Under The Tuscan Sun 2
This movie has nothing to do with the first ‘Under The Tuscan Sun’. The title has been appropriated to sell the movie. Everything about the movie is appalling. Everything. Except, of course, for the wonderful Tuscan scenery.
Stranger than Fiction
In this strange movie, but also very interesting one, Will Ferrell finds he is the unintentional hero of Emma Thompson’s latest novel. Emma thinks she is writing a fictional story, yet everything she writes turns into alarming fact.
Little Fish
This is another Australian drama depicting the drug scene. Cate Blanchett skillfully plays a recovering addict, who finds herself dealing drugs in order to raise the capital to purchase and expand a video store and inter-net café.
Idiocracy
Two human subjects are placed in hibernation chambers during an American Army experiment, but something goes wrong, and they wake up in the future where the average IQ is practically zero. This is indeed a very idiotic movie.
The Night Listener
Robin Williams sports a beard in this movie, so we know it is meant to be a drama.
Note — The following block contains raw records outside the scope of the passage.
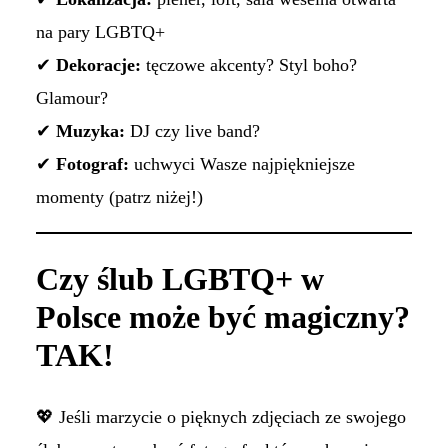
na pary LGBTQ+
✔
Dekoracje:
tęczowe akcenty? Styl boho?
Glamour?
✔
Muzyka:
DJ czy live band?
✔
Fotograf:
uchwyci Wasze najpiękniejsze
momenty (patrz niżej!)
Czy ślub LGBTQ+ w
Polsce może być magiczny?
TAK!
💖 Jeśli marzycie o pięknych zdjęciach ze swojego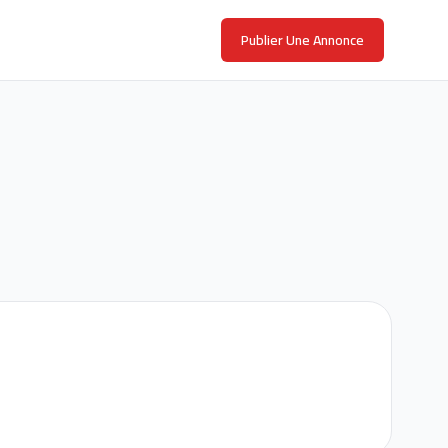
Publier Une Annonce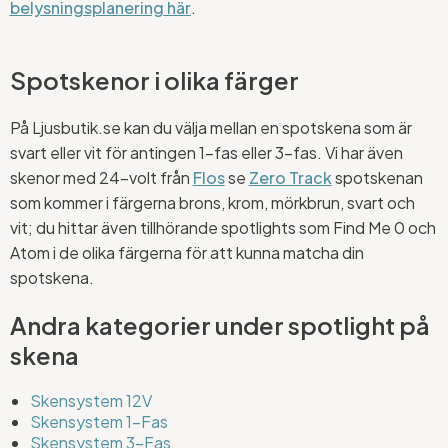
belysningsplanering här
.
Spotskenor i olika färger
På Ljusbutik.se kan du välja mellan en spotskena som är
svart eller vit för antingen 1-fas eller 3-fas. Vi har även
skenor med 24-volt från
Flos
se
Zero Track
spotskenan
som kommer i färgerna brons, krom, mörkbrun, svart och
vit; du hittar även tillhörande spotlights som Find Me 0 och
Atom i de olika färgerna för att kunna matcha din
spotskena.
Andra kategorier under spotlight på
skena
Skensystem 12V
Skensystem 1-Fas
Skensystem 3-Fas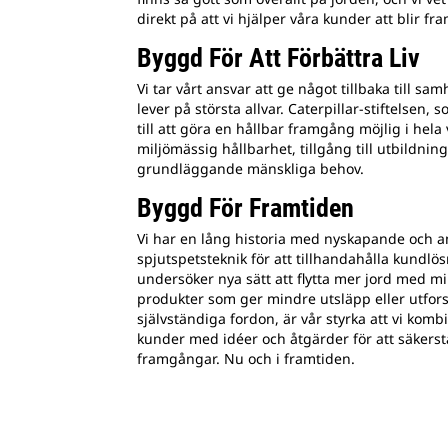
direkt på att vi hjälper våra kunder att blir f
Byggd För Att Förbättra Liv
Vi tar vårt ansvar att ge något tillbaka till sam
lever på största allvar. Caterpillar-stiftelsen
till att göra en hållbar framgång möjlig i hel
miljömässig hållbarhet, tillgång till utbildnin
grundläggande mänskliga behov.
Byggd För Framtiden
Vi har en lång historia med nyskapande och 
spjutspetsteknik för att tillhandahålla kundlö
undersöker nya sätt att flytta mer jord med mi
produkter som ger mindre utsläpp eller utfor
självständiga fordon, är vår styrka att vi kom
kunder med idéer och åtgärder för att säkerst
framgångar. Nu och i framtiden.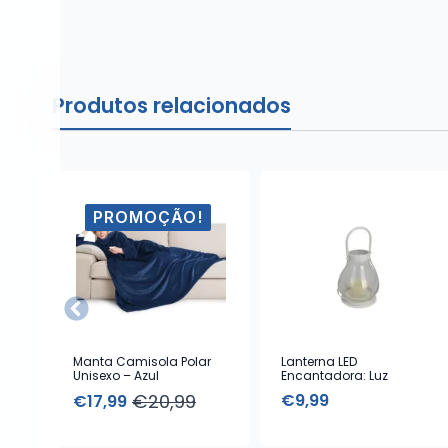
Produtos relacionados
PROMOÇÃO!
Manta Camisola Polar
Lanterna LED
Unisexo – Azul
Encantadora: Luz
Ambiente e Design
€
20,99
€
9,99
€
17,99
Elegante
O
O
preço
preço
original
atual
I shouldn’t be so sarcastic, for the movie is actually rather good. It deals with identity and obsession, and it is from an Armistead Maupin novel.
The Dead Girl
Another ‘interconnecting narratives’ movie. But, this one is quite interesting. When the body of a murdered girl is discovered, various stories shoot-off at acute tangents, to explore the circumstances and consequences of the killing.
Color Of The Cross
Actor, writer and director Jean-Claude La Marre suggests, in his movie, that Christ could have been a colored man and that the crucifixion may have been racially motivated. The movie is hopelessly acted, written and directed.
Eragon
As movies for children go, this one is fabulous. It is all about a magical dragon, and its rider, and an evil kingdom which must be destroyed. This movie will have a sequel. Too much is left up in the air at the conclusion.
Clueless
First released in 1995, age has not weakened Amy Heckerling’s social satire. The movie is just as funny and pertinent now, as it was then. As the mistress of the mobile-phone, Alicia Silverstone shot to superstardom in this movie.